TEXT
-=-=-=-=-

The return of Hebrew Book Week was an overwhelmingly joyous thing throughout Israel, with vibrant, fun festivities throughout Jerusalem, Tel Aviv, and beyond. A lot of times, the festivals and fairs will go into the night, with book lovers gathering for concerts, performances, book readings, and workshops. These 10 days become a book lovers’ paradise.
What makes Hebrew Book Week such a magical experience is more than the book sales (although who can resist a good book sale???). It’s the vibes, the passion, the joy. There is such a strong enthusiasm vibrating throughout the cities, with crowds of people gathering to talk about books, buy books, and learn about books. To just enjoy being surrounded by books and book lovers.
During Hebrew Book Week, the winner of the prestigious literary award, Sapir Prize for Literature, is also announced. The prize of $39K is given to a work of literature that’s in Hebrew. The last winner was Sami Bardugo in 2020 for his book, “Donkey.” This is the sixth time that Bardugo has been nominated for the Sapir Prize for Literature.
“Donkey” is about an Israeli man born in Azerbaijan who is told by two police officers to watch a donkey. Over the next eight days, the man forms a strong bond with the donkey as he internally struggles with feelings of abandonment and neglect.
Best Jewish YA Books of 2022
Looking to expand your own collection after hearing about Hebrew Book Week? Here are some books from 2022 that feature Jewish protagonists and other Jewish-centric themes.
The Lost Ryu by Emi Watanabe Cohen
Ryu are dragons that disappeared from Japan after World War II and have since become legends. Smaller versions of the dragons (small enough to fit in your palm) still remain and Kohei Fujiwara loves theirs. But they still want to see a big ryu before their grandpa passes away. Kohei gets help from his new half-Jewish neighbor and their Yiddish-speaking dragon.

-=-=-=-=-

SOURCE DATA
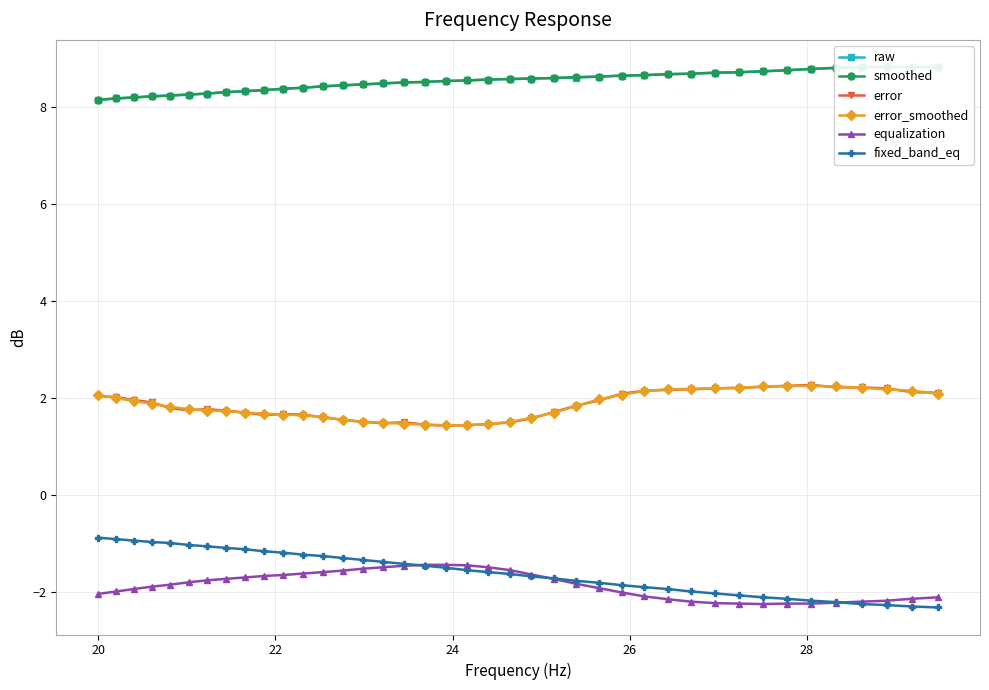

Reading left to right, transcribe all the data shown in this chart.

raw: 8.2	8.2	8.2	8.2	8.2	8.3	8.3	8.3	8.3	8.3	8.4	8.4	8.4	8.4	8.5	8.5	8.5	8.5	8.5	8.6	8.6	8.6	8.6	8.6	8.6	8.6	8.7	8.7	8.7	8.7	8.7	8.7	8.7	8.8	8.8	8.8	8.8	8.8	8.8	8.8
smoothed: 8.2	8.2	8.2	8.2	8.2	8.3	8.3	8.3	8.3	8.3	8.4	8.4	8.4	8.4	8.5	8.5	8.5	8.5	8.5	8.6	8.6	8.6	8.6	8.6	8.6	8.6	8.7	8.7	8.7	8.7	8.7	8.7	8.7	8.8	8.8	8.8	8.8	8.8	8.8	8.8
error: 2.0	2.0	2.0	1.9	1.8	1.8	1.8	1.7	1.7	1.6	1.7	1.7	1.6	1.6	1.5	1.5	1.5	1.4	1.4	1.4	1.5	1.5	1.6	1.7	1.8	1.9	2.1	2.1	2.2	2.2	2.2	2.2	2.2	2.2	2.3	2.2	2.2	2.2	2.1	2.1
error_smoothed: 2.1	2.0	1.9	1.9	1.8	1.8	1.7	1.7	1.7	1.7	1.7	1.6	1.6	1.6	1.5	1.5	1.5	1.4	1.4	1.4	1.5	1.5	1.6	1.7	1.8	2.0	2.1	2.1	2.2	2.2	2.2	2.2	2.2	2.2	2.2	2.2	2.2	2.2	2.1	2.1
equalization: -2.0	-2.0	-1.9	-1.9	-1.9	-1.8	-1.8	-1.7	-1.7	-1.7	-1.6	-1.6	-1.6	-1.6	-1.5	-1.5	-1.5	-1.4	-1.4	-1.4	-1.5	-1.6	-1.6	-1.7	-1.8	-1.9	-2.0	-2.1	-2.1	-2.2	-2.2	-2.2	-2.2	-2.2	-2.2	-2.2	-2.2	-2.2	-2.1	-2.1
fixed_band_eq: -0.9	-0.9	-0.9	-1.0	-1.0	-1.0	-1.1	-1.1	-1.1	-1.2	-1.2	-1.2	-1.3	-1.3	-1.3	-1.4	-1.4	-1.5	-1.5	-1.6	-1.6	-1.6	-1.7	-1.7	-1.8	-1.8	-1.9	-1.9	-1.9	-2.0	-2.0	-2.1	-2.1	-2.1	-2.2	-2.2	-2.2	-2.3	-2.3	-2.3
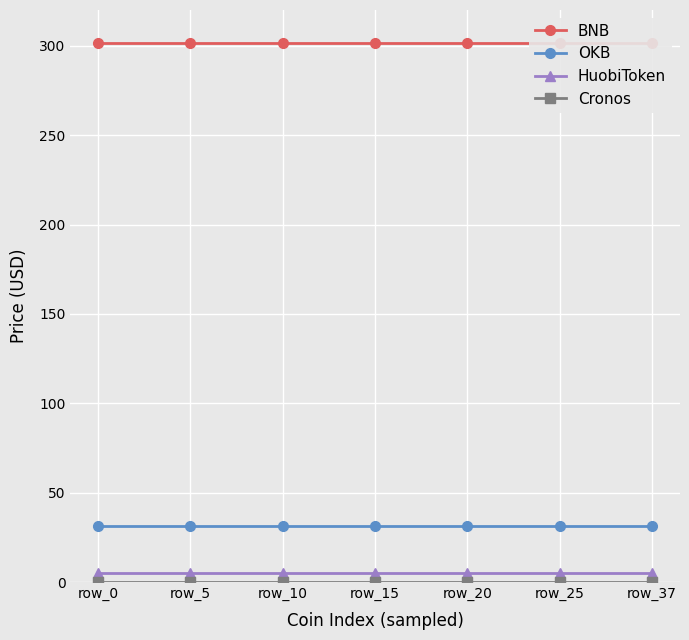

True or false: OKB and BNB cross at least once.

False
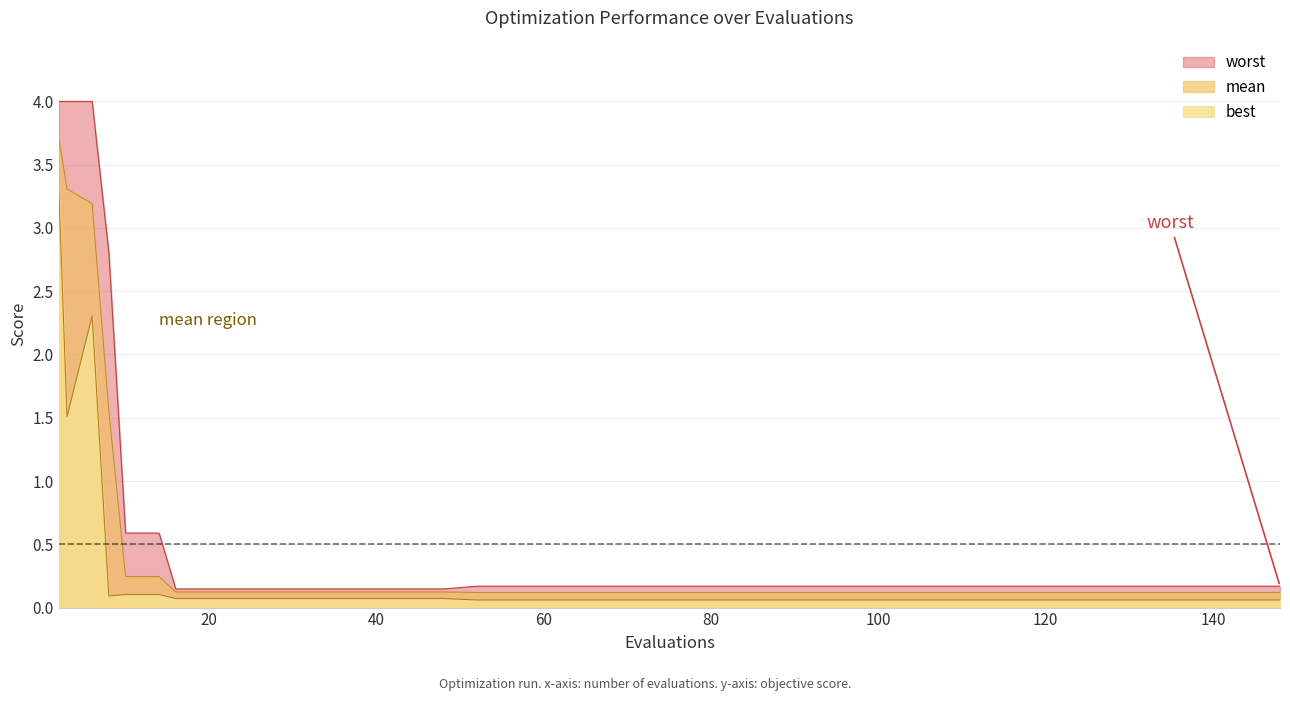

Where is the first local maximum for best?

6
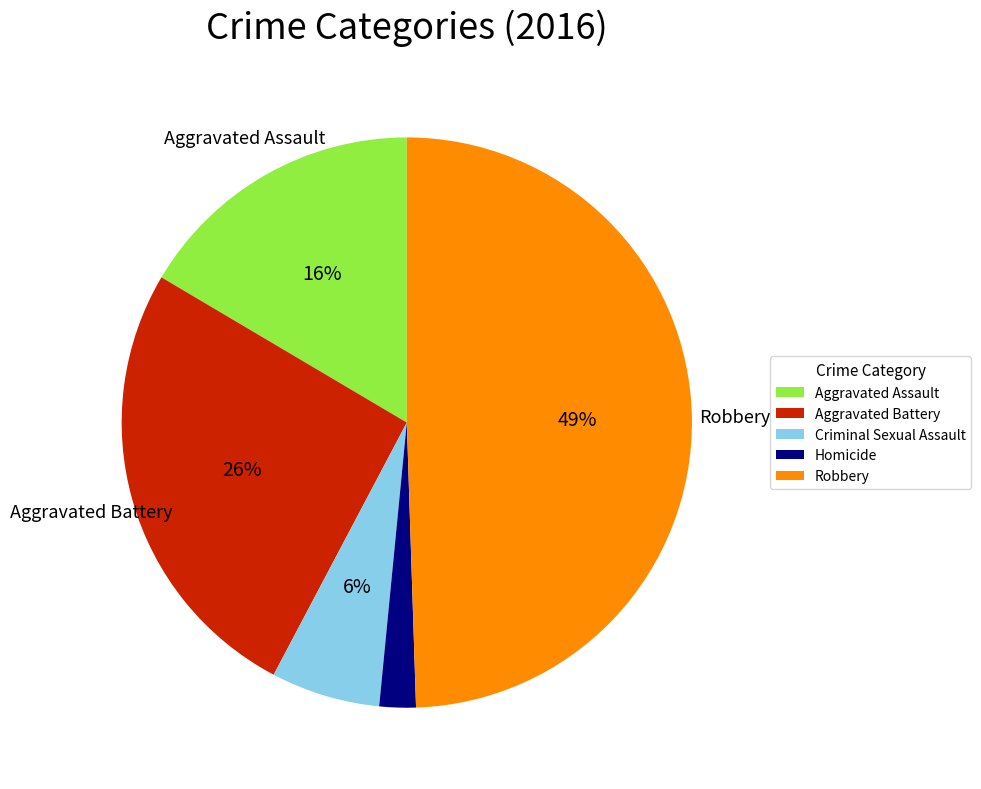

To the nearest percent, what percentage of the pie is Aggravated Battery?

26%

-=-=-=-=-

PARTS OF THE EXERCISE
a – Retype the part of the Hebrew Book Week text between "During Hebrew Book" and "Prize for Literature.", inclusive.
b – In the rows, from the line holding "Where is the first local maximum for best?" through the end of the rows, inclusive, swap "pie" for "donut" and change nothing else. Give back only those lines, without the pictures.

EXERCISE SOLUTIONS
a –
During Hebrew Book Week, the winner of the prestigious literary award, Sapir Prize for Literature, is also announced. The prize of $39K is given to a work of literature that’s in Hebrew. The last winner was Sami Bardugo in 2020 for his book, “Donkey.” This is the sixth time that Bardugo has been nominated for the Sapir Prize for Literature.

b –
Where is the first local maximum for best?

6

To the nearest percent, what percentage of the donut is Aggravated Battery?

26%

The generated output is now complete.